Now, on Saturday, in the interviews with The Times, he spoke about what he called his “unique situation.” Asked about the critics who have demanded that Oregon State refuse to let him rejoin the team, he was succinct:

“I don’t have anything to tell them,” he said. “They can have their opinions of me. Ultimately the people around me know who I am. That is what matters. Everybody else can say what they want.”

The case, he said, is “a delicate family situation,” though he declined to go into the details.

Did he abuse his niece?

Heimlich insisted he did not.

“I always denied anything ever happened,” he said. “Even after I pled guilty, which was a decision me and my parents thought was the best option to move forward as a family. And after that, even when I was going through counseling and treatment, I maintained my innocence the whole time.”

There was no interaction with his niece that he could imagine would have been misinterpreted, he said, adding, “Nothing ever happened, so there is no incident to look back on.”

Although Heimlich has begun to talk about his troubles, the silence around him among Oregon State officials has not cracked.

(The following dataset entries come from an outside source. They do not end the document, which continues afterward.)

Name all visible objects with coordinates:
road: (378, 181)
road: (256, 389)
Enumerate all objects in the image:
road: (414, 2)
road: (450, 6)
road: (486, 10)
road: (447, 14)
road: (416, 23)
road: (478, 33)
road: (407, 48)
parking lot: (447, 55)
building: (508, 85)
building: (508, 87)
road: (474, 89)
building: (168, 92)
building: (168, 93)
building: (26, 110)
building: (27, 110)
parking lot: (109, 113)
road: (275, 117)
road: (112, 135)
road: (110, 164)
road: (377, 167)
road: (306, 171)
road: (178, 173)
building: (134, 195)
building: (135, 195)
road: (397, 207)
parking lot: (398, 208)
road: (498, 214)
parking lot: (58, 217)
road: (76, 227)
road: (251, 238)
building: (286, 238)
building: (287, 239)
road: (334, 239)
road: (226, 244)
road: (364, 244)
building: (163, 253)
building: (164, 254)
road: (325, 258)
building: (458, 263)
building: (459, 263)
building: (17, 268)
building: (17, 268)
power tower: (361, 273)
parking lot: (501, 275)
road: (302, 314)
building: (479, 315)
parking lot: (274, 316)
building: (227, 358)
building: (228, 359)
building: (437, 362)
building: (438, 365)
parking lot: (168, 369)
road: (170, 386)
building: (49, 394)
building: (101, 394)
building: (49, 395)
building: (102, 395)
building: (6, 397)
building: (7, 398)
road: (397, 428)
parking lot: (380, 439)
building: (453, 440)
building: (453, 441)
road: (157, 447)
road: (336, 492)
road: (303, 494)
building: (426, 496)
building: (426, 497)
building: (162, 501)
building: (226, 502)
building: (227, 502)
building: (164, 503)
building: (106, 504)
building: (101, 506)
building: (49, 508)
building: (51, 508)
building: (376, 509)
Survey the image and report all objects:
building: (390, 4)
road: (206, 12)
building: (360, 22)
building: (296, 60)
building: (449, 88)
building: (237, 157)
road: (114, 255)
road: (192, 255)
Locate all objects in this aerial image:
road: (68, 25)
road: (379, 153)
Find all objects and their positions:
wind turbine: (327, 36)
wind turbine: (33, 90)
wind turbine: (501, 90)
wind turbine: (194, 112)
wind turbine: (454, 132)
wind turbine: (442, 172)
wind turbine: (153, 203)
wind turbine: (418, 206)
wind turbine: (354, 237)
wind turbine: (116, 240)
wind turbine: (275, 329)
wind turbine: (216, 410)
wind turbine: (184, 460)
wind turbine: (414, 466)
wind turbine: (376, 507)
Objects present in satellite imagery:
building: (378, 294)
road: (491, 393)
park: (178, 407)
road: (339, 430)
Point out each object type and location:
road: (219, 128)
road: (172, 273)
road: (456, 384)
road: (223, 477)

Last year, after Heimlich’s guilty plea had been made public, the Oregon State coach, Pat Casey, a two-time national title winner, denied knowing about Heimlich’s past while he was recruiting him to come to Corvallis.

This season, Casey has said little more than that he supports his star. “He’s a fine young man,” Casey told reporters last summer, “and for every second that he has been on this campus, on and off the field, he has been a first-class individual — someone his family should be proud of, our community should be proud of and his team is proud of.”